Die Andersartigkeit dieses Krimis fängt schon damit an, dass er nicht mit einem Mord anfängt. Der Brückenkopf zu einem durchgehenden Spannungsbogen wird erst auf Seite 30 gesetzt. Und mit der ersten Schilderung eines Mordes nimmt der Autor seine Leser auf den Arm. Man findet auch nirgends die absichtsvoll burschikose Sprache der Krimiautoren. Der Sprachduktus ist anspruchsvoll, gelegentlich direkt dichterisch. Es geht auch nicht um die tollste neue Variante in der Ausführung eines Verbrechens, sondern um Altbekanntes.

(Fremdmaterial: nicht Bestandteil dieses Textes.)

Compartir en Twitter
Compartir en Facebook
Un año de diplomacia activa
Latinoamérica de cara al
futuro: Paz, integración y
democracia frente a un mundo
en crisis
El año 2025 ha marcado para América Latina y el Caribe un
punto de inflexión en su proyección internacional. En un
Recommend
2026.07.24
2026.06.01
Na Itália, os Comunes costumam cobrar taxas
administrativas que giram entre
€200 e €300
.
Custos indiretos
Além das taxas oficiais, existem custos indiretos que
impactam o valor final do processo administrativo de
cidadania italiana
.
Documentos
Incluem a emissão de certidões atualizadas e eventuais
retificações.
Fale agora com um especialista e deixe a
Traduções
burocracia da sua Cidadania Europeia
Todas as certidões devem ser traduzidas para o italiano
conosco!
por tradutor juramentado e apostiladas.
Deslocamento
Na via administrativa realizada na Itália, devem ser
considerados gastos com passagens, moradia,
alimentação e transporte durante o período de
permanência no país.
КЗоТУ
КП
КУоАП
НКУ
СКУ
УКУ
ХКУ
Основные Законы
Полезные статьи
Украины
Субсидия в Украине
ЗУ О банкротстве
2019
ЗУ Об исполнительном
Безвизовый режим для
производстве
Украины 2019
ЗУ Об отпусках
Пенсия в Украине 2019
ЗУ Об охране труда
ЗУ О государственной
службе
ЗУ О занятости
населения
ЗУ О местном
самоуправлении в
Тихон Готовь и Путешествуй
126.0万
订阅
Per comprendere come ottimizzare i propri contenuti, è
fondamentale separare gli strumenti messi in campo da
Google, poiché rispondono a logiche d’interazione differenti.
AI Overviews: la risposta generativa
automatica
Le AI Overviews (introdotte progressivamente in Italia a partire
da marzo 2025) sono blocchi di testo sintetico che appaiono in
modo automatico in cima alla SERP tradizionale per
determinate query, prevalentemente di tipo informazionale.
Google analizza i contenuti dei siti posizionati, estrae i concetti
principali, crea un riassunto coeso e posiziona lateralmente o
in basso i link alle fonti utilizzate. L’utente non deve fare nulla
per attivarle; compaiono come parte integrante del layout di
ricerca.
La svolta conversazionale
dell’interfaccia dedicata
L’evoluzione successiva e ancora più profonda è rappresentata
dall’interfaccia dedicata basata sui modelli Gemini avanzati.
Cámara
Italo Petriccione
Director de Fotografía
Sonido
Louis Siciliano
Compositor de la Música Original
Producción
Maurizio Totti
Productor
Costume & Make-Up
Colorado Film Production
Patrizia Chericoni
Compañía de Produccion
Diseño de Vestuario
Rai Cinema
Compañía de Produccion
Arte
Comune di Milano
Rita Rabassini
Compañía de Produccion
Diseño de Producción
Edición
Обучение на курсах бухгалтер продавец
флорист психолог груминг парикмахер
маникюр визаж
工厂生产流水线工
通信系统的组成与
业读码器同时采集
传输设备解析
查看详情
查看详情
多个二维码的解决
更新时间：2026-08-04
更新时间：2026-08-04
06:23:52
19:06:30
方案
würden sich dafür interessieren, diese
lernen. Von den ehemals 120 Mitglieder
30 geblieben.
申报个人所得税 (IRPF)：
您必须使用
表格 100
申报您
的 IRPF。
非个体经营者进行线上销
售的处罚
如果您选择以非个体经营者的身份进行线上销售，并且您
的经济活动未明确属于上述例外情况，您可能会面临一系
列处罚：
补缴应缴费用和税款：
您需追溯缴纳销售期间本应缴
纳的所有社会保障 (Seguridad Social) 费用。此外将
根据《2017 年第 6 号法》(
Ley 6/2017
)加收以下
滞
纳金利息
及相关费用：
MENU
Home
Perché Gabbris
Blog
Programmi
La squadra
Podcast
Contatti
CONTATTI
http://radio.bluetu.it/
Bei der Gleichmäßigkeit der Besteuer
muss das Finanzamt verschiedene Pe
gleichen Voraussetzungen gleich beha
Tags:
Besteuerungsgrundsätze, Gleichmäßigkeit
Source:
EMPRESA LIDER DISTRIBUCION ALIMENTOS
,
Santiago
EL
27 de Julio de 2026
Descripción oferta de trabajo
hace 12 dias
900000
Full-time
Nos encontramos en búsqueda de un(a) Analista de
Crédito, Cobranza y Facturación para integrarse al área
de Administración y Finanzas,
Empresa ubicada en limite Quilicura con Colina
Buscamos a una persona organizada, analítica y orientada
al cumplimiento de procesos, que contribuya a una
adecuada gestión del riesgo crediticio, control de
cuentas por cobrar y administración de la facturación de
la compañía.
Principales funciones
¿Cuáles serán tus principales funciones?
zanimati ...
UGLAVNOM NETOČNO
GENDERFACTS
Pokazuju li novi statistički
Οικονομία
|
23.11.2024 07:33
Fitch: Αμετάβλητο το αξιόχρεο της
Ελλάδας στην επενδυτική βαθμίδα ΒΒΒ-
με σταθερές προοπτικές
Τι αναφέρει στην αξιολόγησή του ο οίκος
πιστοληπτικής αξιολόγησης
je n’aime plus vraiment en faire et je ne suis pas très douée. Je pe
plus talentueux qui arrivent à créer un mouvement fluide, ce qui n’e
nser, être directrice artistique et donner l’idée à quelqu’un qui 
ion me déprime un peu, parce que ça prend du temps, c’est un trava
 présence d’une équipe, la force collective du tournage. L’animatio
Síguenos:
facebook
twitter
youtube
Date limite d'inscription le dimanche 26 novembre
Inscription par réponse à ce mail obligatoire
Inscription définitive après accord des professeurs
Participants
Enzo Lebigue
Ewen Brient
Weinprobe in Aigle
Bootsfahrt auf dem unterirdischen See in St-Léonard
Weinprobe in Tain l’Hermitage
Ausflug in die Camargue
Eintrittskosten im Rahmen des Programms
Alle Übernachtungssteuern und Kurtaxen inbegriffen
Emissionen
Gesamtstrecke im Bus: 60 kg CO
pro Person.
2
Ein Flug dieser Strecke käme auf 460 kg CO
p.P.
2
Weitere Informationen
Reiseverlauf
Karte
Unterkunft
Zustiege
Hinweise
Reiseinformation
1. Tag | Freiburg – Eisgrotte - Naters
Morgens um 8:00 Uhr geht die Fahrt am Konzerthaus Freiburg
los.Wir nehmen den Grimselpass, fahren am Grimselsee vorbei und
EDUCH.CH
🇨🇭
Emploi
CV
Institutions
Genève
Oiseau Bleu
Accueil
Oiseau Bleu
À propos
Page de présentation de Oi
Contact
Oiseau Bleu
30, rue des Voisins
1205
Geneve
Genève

Zudem wird die Tat, um die es zu gehen scheint, nicht direkt geschildert, sondern als Geständnis oder Phantasie oder Erinnerung oder Wunschdenken – was wirklich, bleibt offen – von der Hauptperson auf der Ledercouch seinem Psychotherapeuten erzählt. Sprachlich geschickt gemacht: Es bleibt alles im Bereich des Möglichen. Es steht auch kein komischer oder schrulliger Ermittler im Mittelpunkt, gerade dass einmal ein Kripobeamter bei dem Uni-Assistenten vorbeischaut und seinen Wagen mitnimmt. Das Ergebnis der Untersuchung des Wagens kommt irgendwann in einem Nebensatz. Schließlich bringt das Buch die Aufklärung des Falles nicht in dem üblichen Verhör, dem triumphalen Sieg des Guten über das Böse, des überlegenen Ermittlers über den nur vermeintlich so schlauen Täter, sondern bloß versehentlich, und zwar in einem wissenschaftlichen Gespräch mit der sich daran anschließenden Überlegung des Protagonisten, was ihm jetzt Schlimmes widerfahren werde. Zuletzt sei noch erwähnt, dass das Buch auch sein Happy-End hat, allerdings ein anderes als von den Hauptfiguren angestrebt. Insgesamt also ein wohltuend anderer Krimi, ein ernstzunehmender.